PET Brain Imaging of Nicotine Dependence: Where do we go from here?


February 20, 2019



Time Duration

3 - 4 p.m.




Jacob Dubroff, MD, PhD
Assistant Professor of Radiology
Hospital of the University of Pennsylvania

"Although rates continue to trend downward, cigarette smoking remains the leading preventable cause of death in the United States directly contributing to cancer, heart disease, lung disease, and stroke deaths. Significant deficiencies remain in treating dependency despite advances in cessation therapies and continued regulation via tobacco control. There has also been a sharp, unsettling rise in electronic nicotine device (ENDs) use for which the long term health consequences remain uncertain. In this emerging era of precision medicine, better understanding of nicotine metabolism has improved our ability to understand barriers to cessation. Yet chemical dependency remains a neurologic disease and PET (Positron Emission Tomography) brain imaging has been critical in elucidating the neuronal underpinnings that drive nicotine dependence and lead to successful cessation. Dr.

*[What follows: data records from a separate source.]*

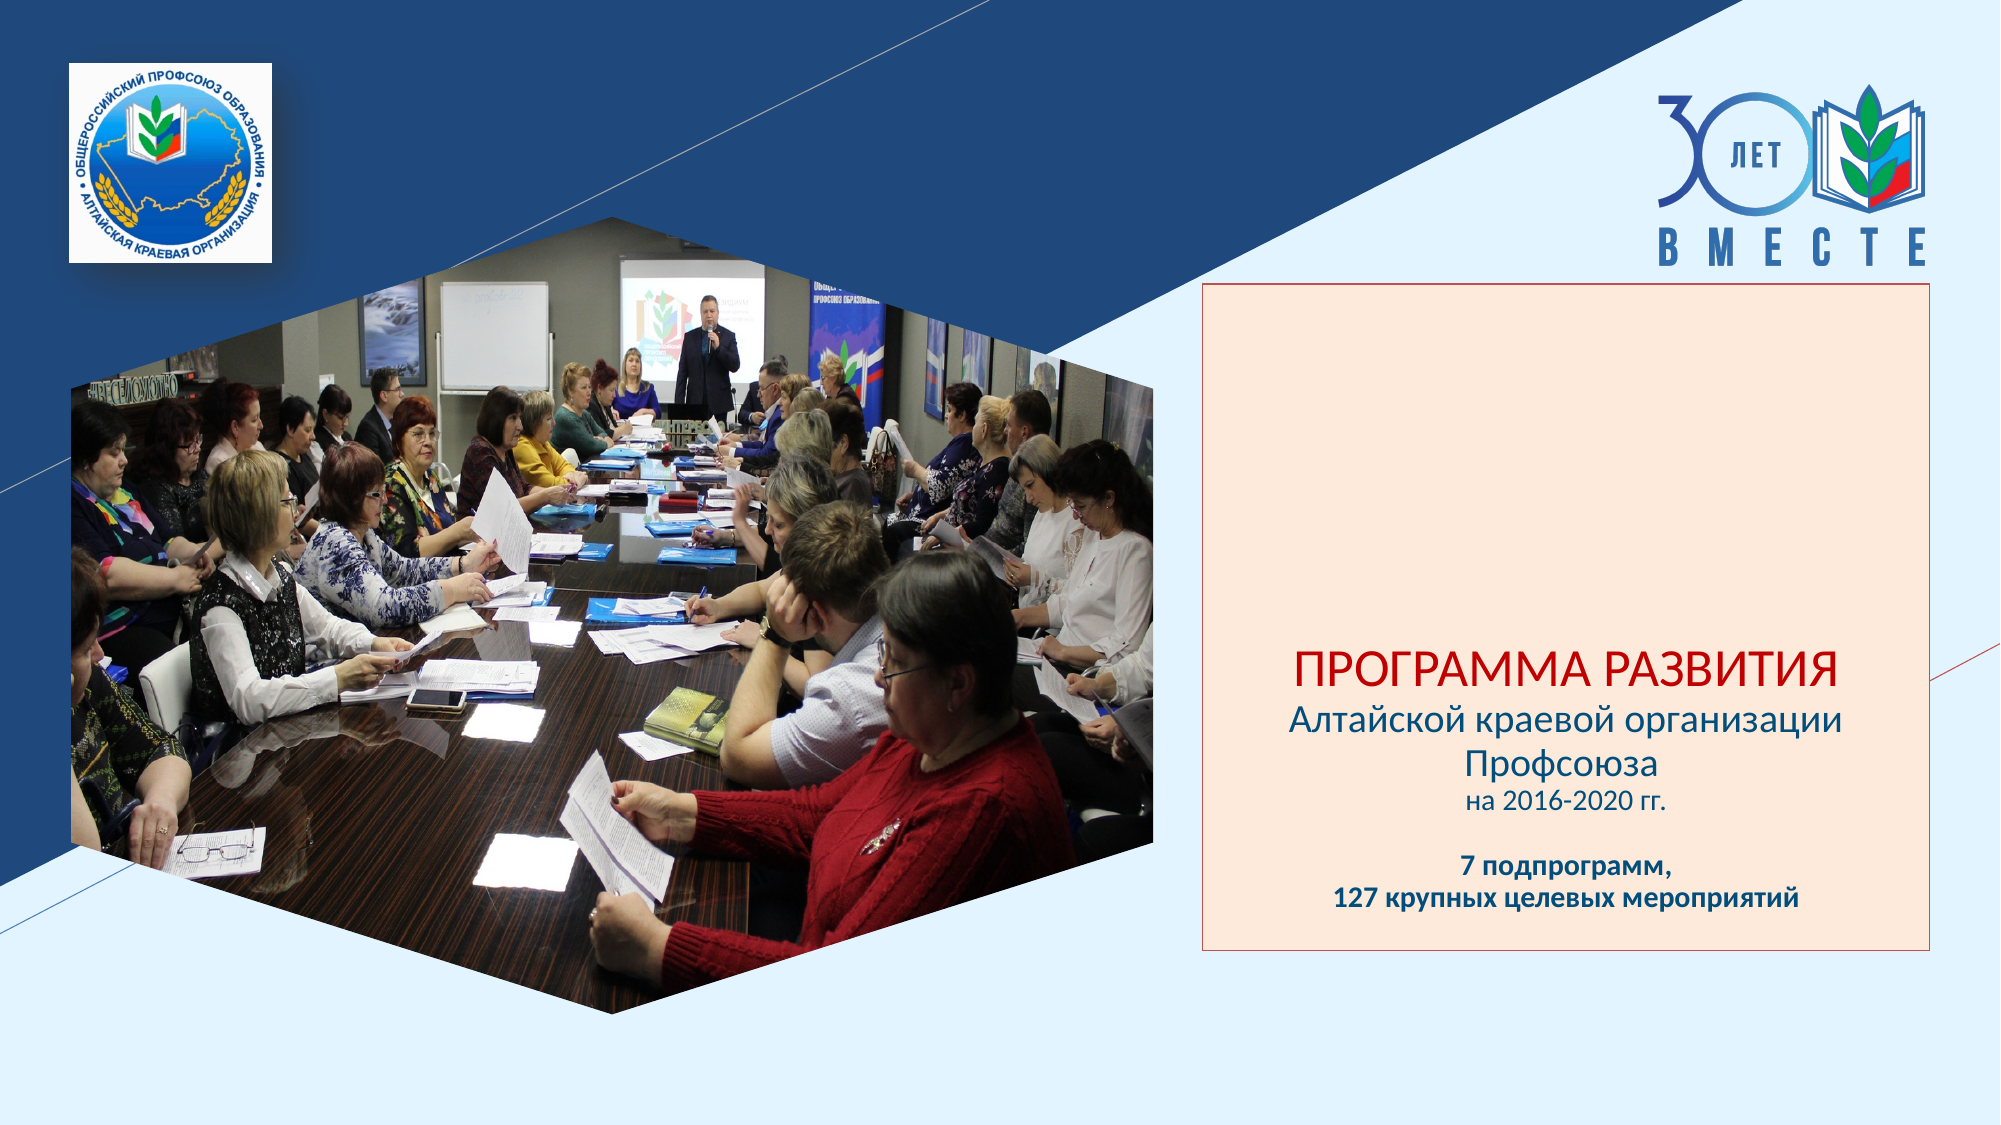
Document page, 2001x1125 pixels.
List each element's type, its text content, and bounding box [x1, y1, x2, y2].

picture [69, 63, 1154, 1015]
picture [1658, 84, 1925, 266]
title ПРОГРАММА РАЗВИТИЯ Алтайской краевой организации Профсоюза на 2016-2020 гг. 7 подпрограмм, 127 крупных целевых мероприятий [1202, 283, 1930, 951]
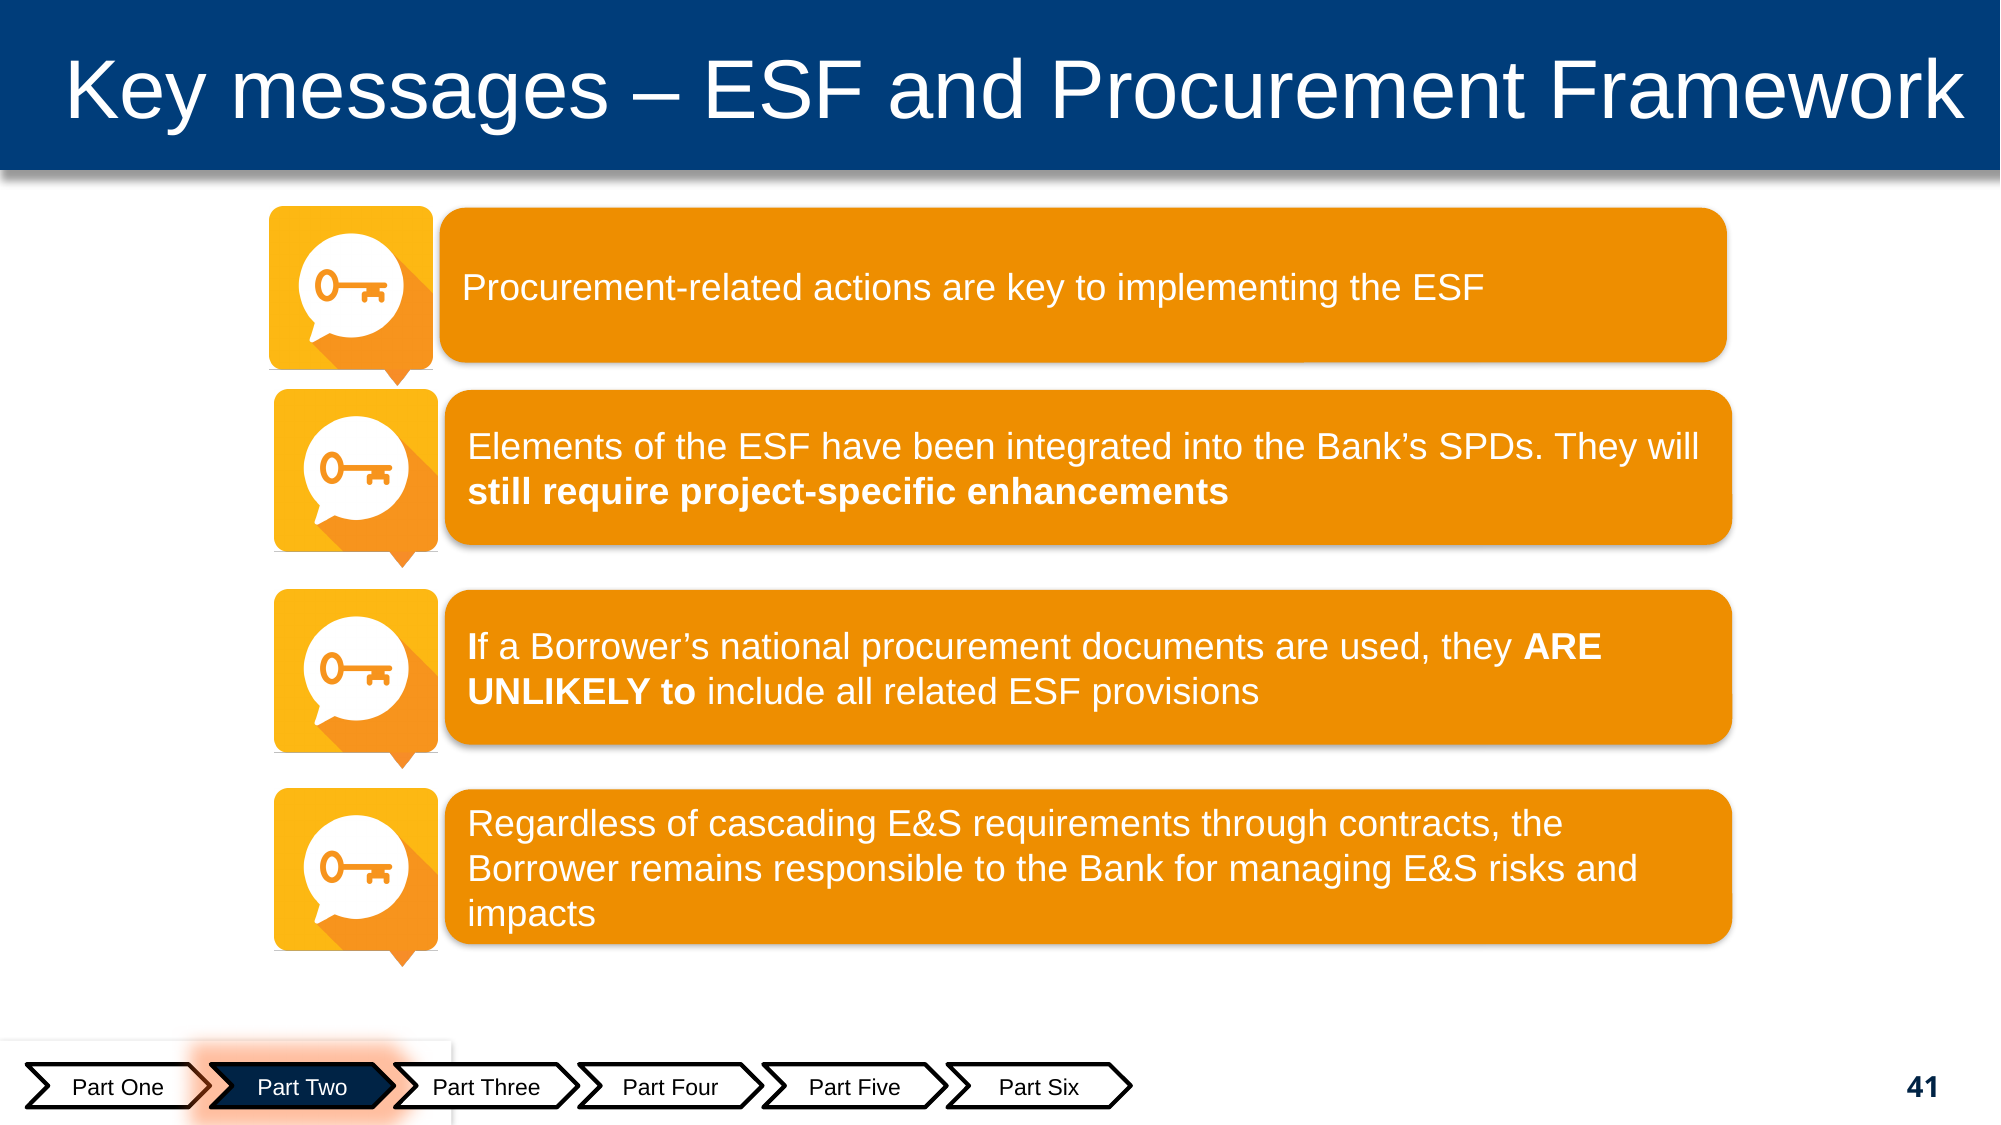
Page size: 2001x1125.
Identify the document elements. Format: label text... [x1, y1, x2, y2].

text_box If a Borrower’s national procurement documents are used, they ARE UNLIKELY to include all related ESF provisions [444, 589, 1734, 746]
picture [274, 589, 438, 769]
text_box Elements of the ESF have been integrated into the Bank’s SPDs. They will still require project-specific enhancements [444, 389, 1734, 546]
text_box 41 [1873, 1063, 1974, 1108]
picture [274, 788, 438, 968]
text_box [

Dubroff, a nuclear medicine physician and translational neuroscientist in the Perelman School of Medicine at the University of Pennsylvania’s Department of Radiology, presently leads an NIH funded study that is focused on understanding the relationship between hepatic nicotine metabolism and brain nicotine receptor availability. He will review hallmark PET brain imaging studies focused on dopaminergic and nicotinic receptors that lead to our present understanding of nicotine dependence and consider future avenues of investigation."